Veteran politician Tony Benn got to the real point before anyone else, as he often does. He is in favour of the system of MPs' expenses for the simple reason that it allows poorer people to stand for office so that we don't just get the people with moats and helipads and plumbing that goes under their tennis courts.

But he also made a much more important point: all MP's expense returns ought to be made freely publicly available, even the light bulbs and fluffy dusters and individual scotch eggs. And their tax returns. Everything, in fact, starting from before they are even elected, so that people actually get to know everything there is to know about their prospective representatives.

And this really is the answer. Information is key to all of this. It was the Freedom of Information act that allowed the expenses details to come out in the first place, and it was the application of that Act that the now-outgoing Speaker had tried to block. Information lay at the heart of the Speaker's previous unforgivable lapse when he allowed Police to search the office of an MP at Westminster, an act as historic as today's ouster of the man himself, though apparently less obviously so to him. It was the sudden outpouring of information that gave the public an unprecedented and detailed view of what lay within our system of Parliament, and we didn't like it.
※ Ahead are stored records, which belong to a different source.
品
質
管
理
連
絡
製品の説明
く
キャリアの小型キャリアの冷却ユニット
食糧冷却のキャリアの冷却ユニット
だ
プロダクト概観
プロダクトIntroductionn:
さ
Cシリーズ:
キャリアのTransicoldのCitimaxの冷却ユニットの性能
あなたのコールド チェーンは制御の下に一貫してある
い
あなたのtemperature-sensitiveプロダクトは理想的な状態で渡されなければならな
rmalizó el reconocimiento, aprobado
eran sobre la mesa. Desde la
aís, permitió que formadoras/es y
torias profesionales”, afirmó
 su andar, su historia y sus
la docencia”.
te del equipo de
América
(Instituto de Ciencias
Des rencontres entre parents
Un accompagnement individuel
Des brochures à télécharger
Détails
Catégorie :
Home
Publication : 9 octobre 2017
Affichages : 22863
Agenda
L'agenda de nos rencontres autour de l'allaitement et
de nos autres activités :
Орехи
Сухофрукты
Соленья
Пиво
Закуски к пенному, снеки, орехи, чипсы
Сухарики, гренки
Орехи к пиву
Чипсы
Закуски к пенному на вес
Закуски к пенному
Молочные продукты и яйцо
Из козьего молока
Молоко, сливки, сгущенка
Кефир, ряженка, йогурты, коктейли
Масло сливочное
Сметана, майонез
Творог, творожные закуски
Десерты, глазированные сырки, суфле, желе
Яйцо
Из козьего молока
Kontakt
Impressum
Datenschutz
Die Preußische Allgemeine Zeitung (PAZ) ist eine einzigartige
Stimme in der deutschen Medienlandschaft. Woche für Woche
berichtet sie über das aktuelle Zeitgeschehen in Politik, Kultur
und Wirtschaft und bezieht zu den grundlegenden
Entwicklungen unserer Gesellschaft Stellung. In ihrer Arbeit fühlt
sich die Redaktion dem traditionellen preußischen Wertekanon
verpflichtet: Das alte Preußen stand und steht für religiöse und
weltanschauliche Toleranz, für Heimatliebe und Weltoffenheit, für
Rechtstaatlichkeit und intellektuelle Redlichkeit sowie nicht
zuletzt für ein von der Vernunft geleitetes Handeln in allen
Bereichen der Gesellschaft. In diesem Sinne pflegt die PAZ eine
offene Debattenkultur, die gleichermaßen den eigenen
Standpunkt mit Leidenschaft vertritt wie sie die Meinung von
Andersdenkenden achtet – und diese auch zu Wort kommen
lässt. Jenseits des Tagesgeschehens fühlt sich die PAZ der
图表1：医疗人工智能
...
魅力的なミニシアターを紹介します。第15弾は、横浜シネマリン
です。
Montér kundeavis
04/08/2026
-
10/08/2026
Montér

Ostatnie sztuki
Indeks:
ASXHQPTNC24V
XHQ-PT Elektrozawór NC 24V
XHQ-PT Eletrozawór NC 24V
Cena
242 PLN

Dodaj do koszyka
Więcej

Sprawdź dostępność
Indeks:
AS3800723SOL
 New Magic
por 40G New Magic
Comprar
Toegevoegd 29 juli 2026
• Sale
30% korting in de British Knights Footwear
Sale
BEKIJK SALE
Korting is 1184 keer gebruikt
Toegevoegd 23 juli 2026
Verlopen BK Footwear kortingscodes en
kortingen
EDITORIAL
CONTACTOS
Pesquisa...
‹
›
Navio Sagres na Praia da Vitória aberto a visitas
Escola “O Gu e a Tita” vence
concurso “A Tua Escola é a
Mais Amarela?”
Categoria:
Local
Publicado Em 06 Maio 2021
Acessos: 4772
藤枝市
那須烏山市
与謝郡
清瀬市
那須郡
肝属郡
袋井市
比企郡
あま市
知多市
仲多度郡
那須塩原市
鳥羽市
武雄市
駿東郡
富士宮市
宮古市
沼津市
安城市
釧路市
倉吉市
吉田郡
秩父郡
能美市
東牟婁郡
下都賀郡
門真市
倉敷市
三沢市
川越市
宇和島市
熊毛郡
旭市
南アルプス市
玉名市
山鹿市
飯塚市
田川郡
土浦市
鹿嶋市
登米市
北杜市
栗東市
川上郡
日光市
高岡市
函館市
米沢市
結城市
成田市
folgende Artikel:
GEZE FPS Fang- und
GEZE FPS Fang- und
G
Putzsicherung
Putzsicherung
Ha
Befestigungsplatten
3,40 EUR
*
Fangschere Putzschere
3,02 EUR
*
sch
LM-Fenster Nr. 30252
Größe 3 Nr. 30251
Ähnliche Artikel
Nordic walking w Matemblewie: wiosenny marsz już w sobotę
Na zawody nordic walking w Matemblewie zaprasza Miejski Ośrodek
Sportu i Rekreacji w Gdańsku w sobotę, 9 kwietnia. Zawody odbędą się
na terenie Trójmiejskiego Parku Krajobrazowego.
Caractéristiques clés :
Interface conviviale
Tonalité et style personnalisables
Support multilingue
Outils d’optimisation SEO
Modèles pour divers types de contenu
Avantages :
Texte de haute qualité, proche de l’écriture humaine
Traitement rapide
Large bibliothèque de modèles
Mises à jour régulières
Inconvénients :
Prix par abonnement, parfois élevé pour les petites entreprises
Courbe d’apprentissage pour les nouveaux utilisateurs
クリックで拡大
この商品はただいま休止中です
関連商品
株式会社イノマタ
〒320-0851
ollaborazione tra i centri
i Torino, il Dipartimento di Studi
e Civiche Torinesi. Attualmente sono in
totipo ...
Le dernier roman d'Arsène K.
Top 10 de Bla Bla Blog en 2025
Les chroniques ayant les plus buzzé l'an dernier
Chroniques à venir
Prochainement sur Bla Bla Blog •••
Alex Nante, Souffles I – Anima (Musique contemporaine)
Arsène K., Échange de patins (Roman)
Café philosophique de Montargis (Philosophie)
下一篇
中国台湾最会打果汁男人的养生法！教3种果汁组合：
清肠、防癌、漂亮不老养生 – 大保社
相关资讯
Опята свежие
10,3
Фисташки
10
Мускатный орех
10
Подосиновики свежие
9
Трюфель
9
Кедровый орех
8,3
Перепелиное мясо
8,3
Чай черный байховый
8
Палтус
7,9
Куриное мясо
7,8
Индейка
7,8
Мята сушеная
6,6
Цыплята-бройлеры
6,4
And so it had to change.

And information is all we need to deal with it. Not systems, not thresholds or rules about who can flip what and when.

There has been a lot of talking-up of people abandoning the main parties to vote for fringe parties and independents as though it was the parties themselves that are to blame, when for once the political parties are blameless. It's individuals.

Which is fine because our system of democracy was always designed around individuals, not parties. All we need to do is vote out the ones who are having a free ride at our expense. It doesn't matter whether some system says that this or that thing is legal or not legal, within or without the spirit of the law or anything else. Either we approve of the new tennis court, fluffy duster, Tudor beams and hanging baskets, or we don't. Either we think the person is doing a good job on our behalf and is welcome to the odd chauffered ride, or we feel they can walk down to the corner store to buy their light bulbs like the rest of us. It's really up to us.

Information is power. Whether we use it or not is up to us. If we decide to wait for Westminster to take a lead, to design some new System so we can go back to reading about the girl with the unfeasibly large breasts, then we only have ourselves to blame if the same unsanitary conditions come back and there is another outbreak of trough fever.